BMJ 2000; 320 doi: http://dx.doi.org/10.1136/bmj.320.7232.401/b (Published 12 February 2000) Cite this as: BMJ 2000;320:401
  1. Linda Beecham
  1. BMJ

    Mr Justice Forbes, the judge who presided over the case of Dr Harold Shipman, the English GP who was recently found guilty of murdering 15 of his patients, has criticised the BMA for “flagrant” contempt, which could have halted the trial. He has referred the matter to the attorney general.

    The BMA had prepared a background briefing paper for circulation before the verdict to a small number of people who would be asked to do interviews in the event of Dr Shipman being found guilty on all charges.

    The association had intended to circulate the paper, after the verdict, to a wider range of BMA spokespeople and members of the General Practitioners Committee. It was released to the wider group in error.

    The judge said that he was concerned that the information could have reached the jury. “I accept that there was no intention to prejudice the trial,” he said. But he believed that the documents were capable of prejudicing the fairness of the trial. “If the jury in this case had been discharged it would have been almost impossible to retry Dr Shipman either on the charges with which he is convicted or on any other offences.”

    The BMA has apologised for the error, and will submit to the attorney general that there was not a contempt of court.

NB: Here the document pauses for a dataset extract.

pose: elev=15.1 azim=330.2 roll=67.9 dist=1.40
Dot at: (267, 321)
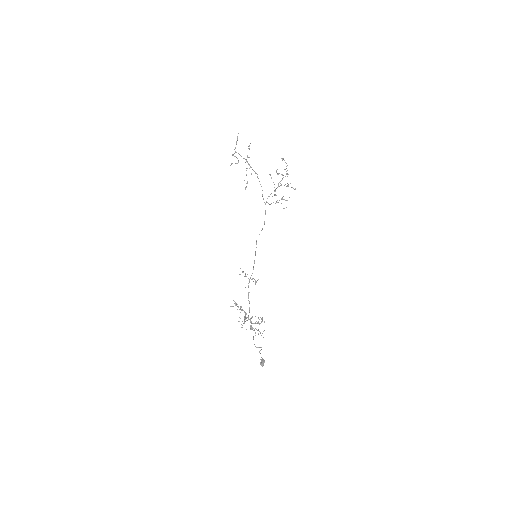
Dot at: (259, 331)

In a press statement the association said, “We are absolutely horrified ourselves at the possibility that an error on our part could have prevented Harold Shipman from being brought to justice. The persons to whom the document was circulated are responsible members of the medical profession and Mr Justice Forbes has accepted that there was no intention on the part of the BMA to interfere with the process of justice. However, he has referred the matter to the Attorney General for a view on whether, nevertheless, the BMA is in contempt of court.”